_GIVEN TEXT_.
- - -

Chapter 2 Data Acquisition (Text extraction and pre-processing)

In order to do any type of NLP analysis one requires data to analyze. Therefore, the first step is extracting the text from its native form (in this case pdf and html files) into a text files5. These text files were then pre-processed before being imported into an R dataframe. This process is shown in Figure 2.1.

Data Acquisition Roadmap

Figure 2.1: Data Acquisition Roadmap

2.1 Extracting text

2.1.1 A Note on Copyrights

I will apologize in advance for not making the text files available for you to download to replicate my analysis. Given that the Berkshire letters are copyrighted, I could get into trouble by providing them. If you go to the website where Berkshire’s letters are located, you will see the disclosure in Figure 2.2 where I put a red box around the copyright notice at the bottom - since I do not have permission, I cannot reproduce them.

- - -

_DATA SHOWN_.
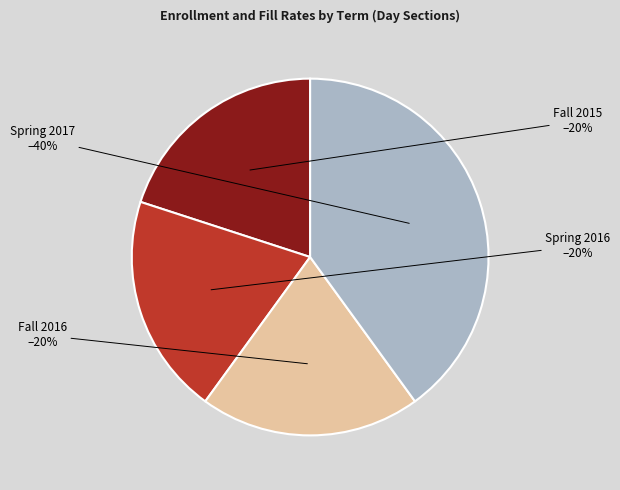

Is there any slice that represents more than half of the pie?

No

- - -

_TASK SET_.
1. From the data acquisition chapter, reproduce the passage starting with "Chapter 2 Data" and going on through "in Figure 2.1.".
2. Summarize the data acquisition chapter in two sentences.
3. Carry the data acquisition chapter forward from the point where it stops.

_RESPONSES IN ORDER_.
1.
Chapter 2 Data Acquisition (Text extraction and pre-processing)

In order to do any type of NLP analysis one requires data to analyze. Therefore, the first step is extracting the text from its native form (in this case pdf and html files) into a text files5. These text files were then pre-processed before being imported into an R dataframe. This process is shown in Figure 2.1.

2. NLP analysis first requires extracting text from its native pdf and html files into text files, which were then pre-processed and imported into an R dataframe. The text files are not offered for download because Berkshire's letters are copyrighted and the author lacks permission to reproduce them.

3.
Disclosure on Berkshire's Website

Figure 2.2: Disclosure on Berkshire’s Website

This highlights an interesting nit. Berkshire’s annual reports are not filed with the SEC - only its Form 10K filing. Since a Chairman’s letter is not a required in a 10K filing, it is not included. If it was, it would be ok to reproduce.

2.1.2 Special Note on 2014 Letter

Originally, when doing this analysis, the 2014 was an outlier in several different ways. It was much longer at over 23,000 words versus the average of about 12,000 words and it scored extremely positive. Since it was skewing the results, I went back and skimmed the letter. It turns out that 2014 was a special year for Berkshire’s 50th anniversary as shown in Figure 2.3. This likely explains why the letter is so long and the sentiment so positive. All of the analysis going forward will exclude this special section of the 2014 letter.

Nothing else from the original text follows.